Wednesday, May 25, 2005

Nuclear Winter: The Aftermath from an Environmental Perspective
I get an occasional email newsletter from the environmental advocacy group Bush Greenwatch, which focuses on legislation and the ill effects of BushCo appointees and policies toward the environment, and today's focuses on the potential benefits to environmental policy--via commentary by Doug Kendall, executive director of Community Rights Counsel (CRC)--of the recent accord over the filibuster/Nuclear Option over BushCo judicial appointees:

 
But environmentalists appear to have cemented a landmark victory in the so-called "Gang of 14" deal, reached by a bipartisan coalition of Senators: namely,the defeat of William Myers, a long-time grazing and mining lobbyist nominated for the Ninth Circuit Court of Appeals. If the Democratic filibuster on Myers holds, as it should, this will mark the first time in history a judicial nominee has been defeated primarily on environmental grounds.
[...]
Even more important, perhaps, is a new provision that was added at the last minute at the behest of Senators Robert Byrd and John Warner. It is worth quoting in full:
We believe that, under Article II, Section 2, of the United States Constitution, the word "Advice" speaks to consultation between the Senate and the President with regard to the use of the President's power to make nominations. We encourage the Executive branch of government to consult with members of the Senate, both Democratic and Republican, prior to submitting a judicial nomination to the Senate for consideration.
As this provision illustrates, President Bush could have avoided this war over his judicial nominations simply by taking more to heart his responsibility to make judicial appointments with "the advice and consent" of the U.S. Senate.

The fact that seven Republicans signed a deal with this paragraph included is a clear rebuke to President Bush for his unilateral and overtly-ideological judicial selections. This paragraph gives some meaning to the phrase "extraordinary circumstances": if the President picks a controversial Supreme Court nominee without any consultation with Democrats, they can plainly argue extraordinary circumstances exist.
 

Here's a bit more on Mr. Myers from a Bush Greenwatch article from early 2004, during his initial run to nomination to the 9th US Circuit Court of Appeals:

 
Until he resigned in October, William Myers was chief attorney for the Bush Interior Department, where he helped shape the weakening of Administration policies on the Endangered Species Act. He also contributed to the curbing of federal protections to prevent destructive mining and overgrazing of public lands.
[...]
An ethics investigation by the Interior Department's inspector general is pending over Myers' approval of questionable settlement with a rancher cited for overgrazing public lands. A second complaint was closed earlier this month when the inspector general ruled that despite meeting 37 times while at Interior with representatives of the grazing and mining industry, including former clients, Myers -- a former lobbyist for mining and grazing interests -- did not violate an ethics agreement.

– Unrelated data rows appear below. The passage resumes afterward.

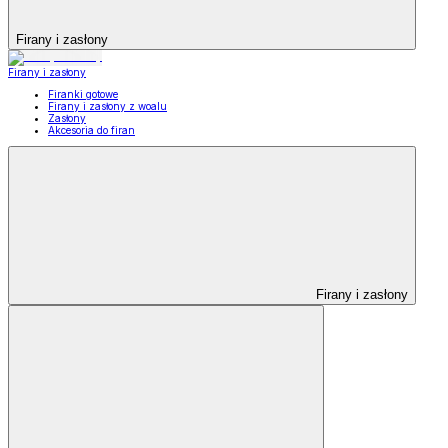
Firany i zasłony
Firany i zasłony
Firanki gotowe
Firany i zasłony z woalu
Zasłony
Akcesoria do firan
Firany i zasłony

Before joining Interior, the Boise, Idaho, attorney served as a lobbyist for the National Mining Association, among others. From 1993-1997, Myers was executive director of the Public Lands Council, a trade association promoting the interests of ranchers who graze sheep and cattle on public lands, and director of federal lands for the National Cattlemen's Beef Association.

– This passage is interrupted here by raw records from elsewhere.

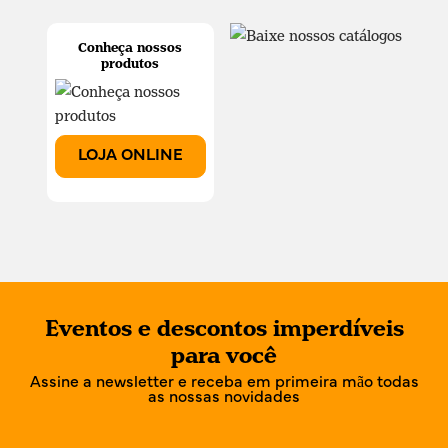
Conheça nossos
produtos
LOJA ONLINE
Eventos e descontos imperdíveis
para você
Assine a newsletter e receba em primeira mão todas
as nossas novidades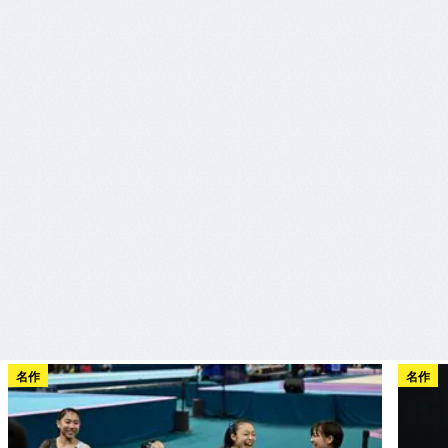
名作
名作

Not a single member of the American Bar Association's committee that rates federal judicial nominees found Myers "well qualified." More than a third rated him "unqualified."

In one legal opinion Myers wrote at Interior, he overturned the opinion of his predecessor so that Interior Secretary Gale Norton could approve a 1,650-acre, cyanide heap-leach gold mine in California. The Clinton Administration had concluded it would irreparably damage a portion of the Quechan Indian Tribe's "Trail of Dreams," a crucial spiritual site for the tribe.

To reverse his predecessor's opinion, Myers had to make a tortured legal interpretation that the word "or" in a statute in fact meant its exact opposite: "and." A federal judge found that in doing so Myers violated three separate rules of statutory interpretation and "misconstrued the clear mandate" of the law in question.